Your answer should hold only the lines from the start of the data below through the line with "left eye: (725, 541)", copied exactly, with pictures left out.

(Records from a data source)
◆ ◆ ◆

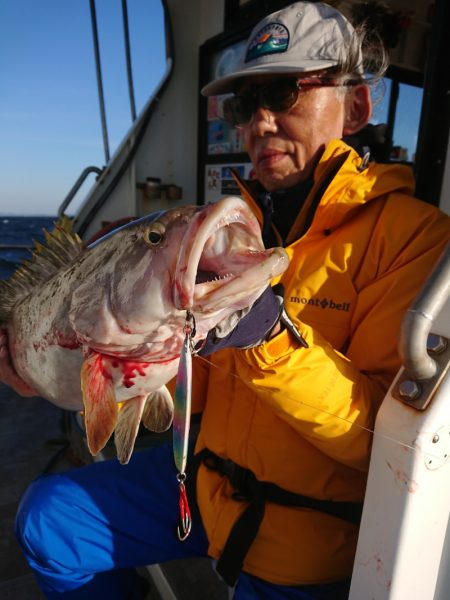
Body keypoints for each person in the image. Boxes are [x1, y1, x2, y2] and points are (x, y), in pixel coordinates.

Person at [2, 2, 450, 598]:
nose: (259, 122)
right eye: (244, 104)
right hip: (207, 486)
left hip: (303, 537)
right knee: (49, 519)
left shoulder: (415, 239)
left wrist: (269, 337)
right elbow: (194, 394)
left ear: (358, 106)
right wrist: (119, 360)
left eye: (285, 92)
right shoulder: (234, 234)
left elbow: (387, 446)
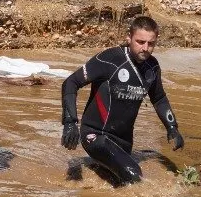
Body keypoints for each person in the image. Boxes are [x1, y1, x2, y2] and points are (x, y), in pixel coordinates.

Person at [59, 16, 184, 186]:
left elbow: (159, 98)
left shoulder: (152, 67)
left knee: (119, 179)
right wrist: (70, 122)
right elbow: (71, 82)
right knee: (134, 176)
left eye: (151, 43)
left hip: (124, 142)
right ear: (129, 38)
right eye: (140, 42)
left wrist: (172, 127)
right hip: (96, 136)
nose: (145, 48)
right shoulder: (109, 59)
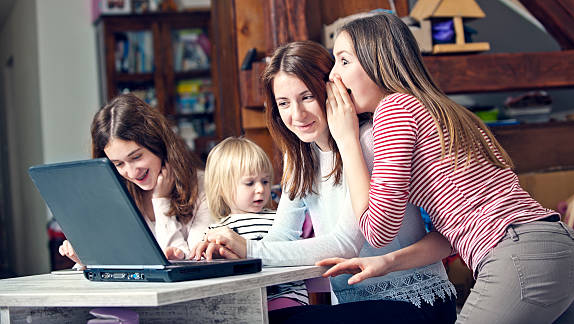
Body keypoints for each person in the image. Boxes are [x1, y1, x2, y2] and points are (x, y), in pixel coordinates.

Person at [318, 13, 574, 324]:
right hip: (570, 253)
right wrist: (388, 262)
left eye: (343, 61)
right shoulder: (449, 112)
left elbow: (377, 229)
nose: (332, 76)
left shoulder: (394, 109)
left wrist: (346, 140)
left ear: (379, 61)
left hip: (522, 256)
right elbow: (451, 236)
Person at [190, 41, 456, 323]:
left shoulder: (367, 140)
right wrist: (232, 250)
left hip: (415, 302)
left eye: (307, 97)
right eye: (284, 103)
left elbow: (344, 244)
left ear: (333, 90)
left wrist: (251, 249)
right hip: (357, 306)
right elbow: (282, 236)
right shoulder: (301, 158)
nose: (297, 115)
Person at [59, 93, 211, 266]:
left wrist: (162, 201)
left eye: (136, 157)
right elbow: (118, 261)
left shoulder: (203, 186)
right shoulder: (119, 191)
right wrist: (88, 260)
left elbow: (192, 264)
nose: (131, 173)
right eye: (118, 163)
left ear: (158, 143)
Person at [203, 136, 310, 310]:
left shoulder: (283, 219)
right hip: (242, 306)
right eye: (250, 183)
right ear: (222, 188)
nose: (261, 189)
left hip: (286, 299)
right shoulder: (217, 231)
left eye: (265, 181)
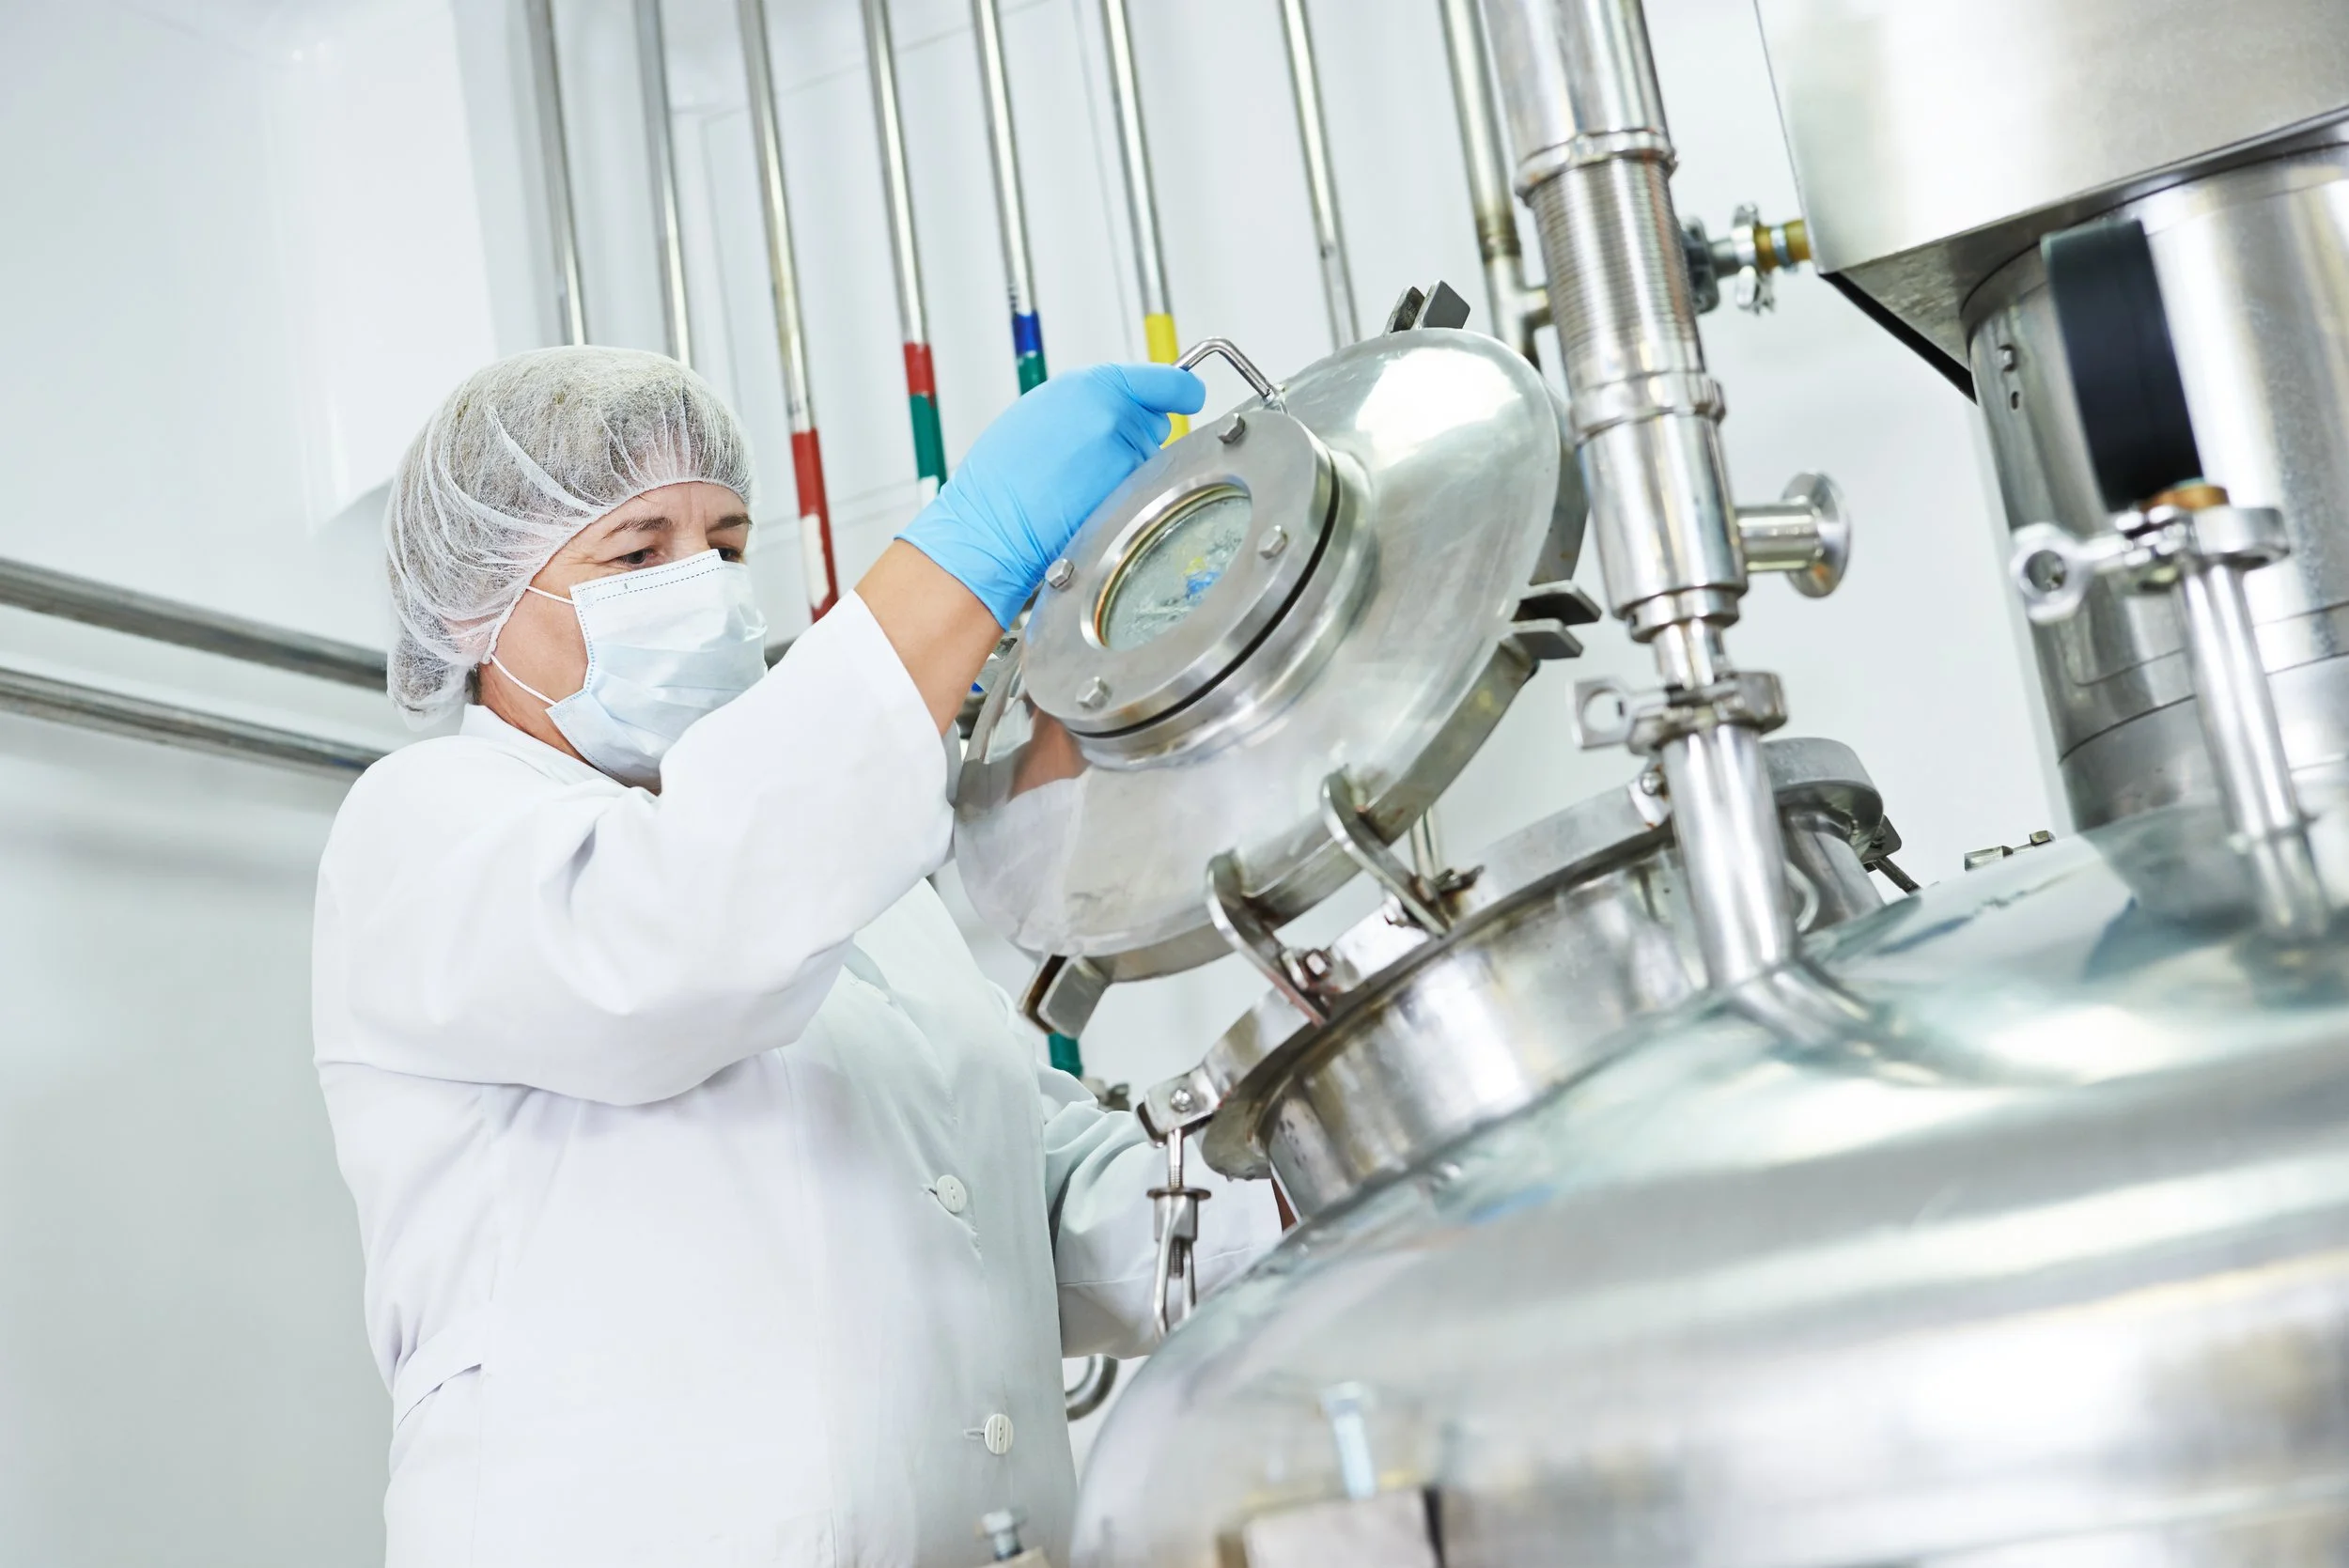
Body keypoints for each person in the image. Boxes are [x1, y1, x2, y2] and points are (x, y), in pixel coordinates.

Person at [313, 346, 1278, 1568]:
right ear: (476, 603)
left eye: (725, 541)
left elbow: (1024, 1200)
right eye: (635, 551)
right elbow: (679, 942)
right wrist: (968, 554)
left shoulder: (845, 871)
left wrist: (1323, 1163)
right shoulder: (432, 825)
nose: (703, 584)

◆ ◆ ◆

**Solution to this task**
Body keypoints for each person in the image. Boxes are [x1, y1, x2, y2] and points are (x, y), in pixel coordinates.

Person at [2, 2, 450, 598]:
nose: (259, 122)
right eye: (244, 104)
right hip: (207, 486)
left hip: (303, 537)
right knee: (49, 519)
left shoulder: (415, 239)
left wrist: (269, 337)
right elbow: (194, 394)
left ear: (358, 106)
right wrist: (119, 360)
left eye: (285, 92)
right shoulder: (234, 234)
left elbow: (387, 446)
Body keypoints for each person in the image. Boxes are [x1, y1, x2, y2] and points are (x, y), in pixel coordinates.

Person at [59, 16, 184, 186]:
left elbow: (159, 98)
left shoulder: (152, 67)
left knee: (119, 179)
right wrist: (70, 122)
right elbow: (71, 82)
right knee: (134, 176)
left eye: (151, 43)
left hip: (124, 142)
right ear: (129, 38)
right eye: (140, 42)
left wrist: (172, 127)
right hip: (96, 136)
nose: (145, 48)
right shoulder: (109, 59)
Body keypoints for each person in the image. Boxes are [x1, y1, x2, y2] and points are (x, y), in pixel coordinates.

Person at [318, 13, 574, 324]:
right hip: (570, 253)
right wrist: (388, 262)
left eye: (343, 61)
right shoulder: (449, 112)
left elbow: (377, 229)
nose: (332, 76)
left shoulder: (394, 109)
left wrist: (346, 140)
left ear: (379, 61)
left hip: (522, 256)
right elbow: (451, 236)
Person at [190, 41, 456, 323]:
left shoulder: (367, 140)
right wrist: (232, 250)
left hip: (415, 302)
left eye: (307, 97)
right eye: (284, 103)
left elbow: (344, 244)
left ear: (333, 90)
left wrist: (251, 249)
right hip: (357, 306)
right elbow: (282, 236)
right shoulder: (301, 158)
nose: (297, 115)
Person at [59, 93, 211, 266]:
left wrist: (162, 201)
left eye: (136, 157)
right elbow: (118, 261)
left shoulder: (203, 186)
right shoulder: (119, 191)
right wrist: (88, 260)
left elbow: (192, 264)
nose: (131, 173)
right eye: (118, 163)
left ear: (158, 143)
Person at [203, 136, 310, 310]:
left shoulder: (283, 219)
right hip: (242, 306)
right eye: (250, 183)
right ear: (222, 188)
nose: (261, 189)
left hip: (286, 299)
right shoulder: (217, 231)
left eye: (265, 181)
Body keypoints for each person in the image. Boxes are [x1, y1, x2, y2] and points are (x, y), in pixel coordinates.

Person at [313, 346, 1278, 1568]:
right ear: (476, 603)
left eye: (725, 541)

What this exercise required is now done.